As Prof. Weintraub explains: The side effects of the various treatments may have psychological and social consequences-- impaired self-esteem and body image, as well as lower academic achievements. Hadassah is devoted to delineating those areas in which the quality of life for these cancer survivors has been compromised, either by the disease or treatment.

RB is a malignant eye tumor that occurs exclusively in infants and children. In some children, only one eye is affected; in others, both eyes have RB. Approximately 40% of the cases are hereditary. Typically, children are diagnosed within the first two years of life. A mother may, for example, be alerted that her toddler has a problem when he begins crawling into objects, rather than around them.

Long-term survivors of retinoblastoma who have received radiation therapy at an early age develop a typical deformity of their facial bones and soft tissues (midfacial hypoplasia). There is also loss of vision, due either to loss of one eye or varying degrees of decrease in visual acuity, caused by the tumor or treatment.

In the initial phase of a research study carried out in collaboration with Dr. Naomi Weintraub from the School of Occupational Therapy and Prof. Jacob Pe'er, Chairman of the Department of Ophthalmology, the team conducted a comprehensive assessment of the quality of life in a group of children cured of retinoblastoma. After investigating their physical, emotional, social, and academic well-being, they found that these children had lower self-esteem and poorer emotional health as judged by their parents, as well as a lower quality of life at school.

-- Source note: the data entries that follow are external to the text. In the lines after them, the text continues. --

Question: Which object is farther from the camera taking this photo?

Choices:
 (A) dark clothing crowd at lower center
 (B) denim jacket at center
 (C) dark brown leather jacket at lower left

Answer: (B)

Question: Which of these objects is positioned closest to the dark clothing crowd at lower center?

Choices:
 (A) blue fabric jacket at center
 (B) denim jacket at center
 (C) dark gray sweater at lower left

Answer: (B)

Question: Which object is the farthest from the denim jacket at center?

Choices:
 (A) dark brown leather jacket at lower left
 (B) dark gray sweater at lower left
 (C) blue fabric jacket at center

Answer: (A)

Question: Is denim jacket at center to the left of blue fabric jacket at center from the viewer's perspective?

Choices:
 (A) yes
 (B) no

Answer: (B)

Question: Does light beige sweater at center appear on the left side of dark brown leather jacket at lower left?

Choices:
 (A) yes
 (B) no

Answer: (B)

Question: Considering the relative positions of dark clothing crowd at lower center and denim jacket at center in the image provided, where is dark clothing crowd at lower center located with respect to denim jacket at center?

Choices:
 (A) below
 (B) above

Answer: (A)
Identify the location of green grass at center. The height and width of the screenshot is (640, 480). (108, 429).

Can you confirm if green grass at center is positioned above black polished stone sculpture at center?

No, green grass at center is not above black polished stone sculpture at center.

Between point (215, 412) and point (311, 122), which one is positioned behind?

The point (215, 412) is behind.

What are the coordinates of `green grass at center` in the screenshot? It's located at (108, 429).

The second phase of the study is currently assessing body image and vision-related deficits in motor function and coordination. Since patients with retinoblastoma often undergo removal of the affected eye, even though the child is cured of the cancer, the impact appears to be significant on the young patients' self-perception, with social and interpersonal adverse consequences. At the same time, the cancer survivors may experience vision-related impairments in motor function and coordination since removal of the eye puts them at risk for impairments in this domain.

Once all the data is analyzed, Hadassah will design the comprehensive intervention program that will address these deficits in quality of life, body image, and vision-related motor function and coordination.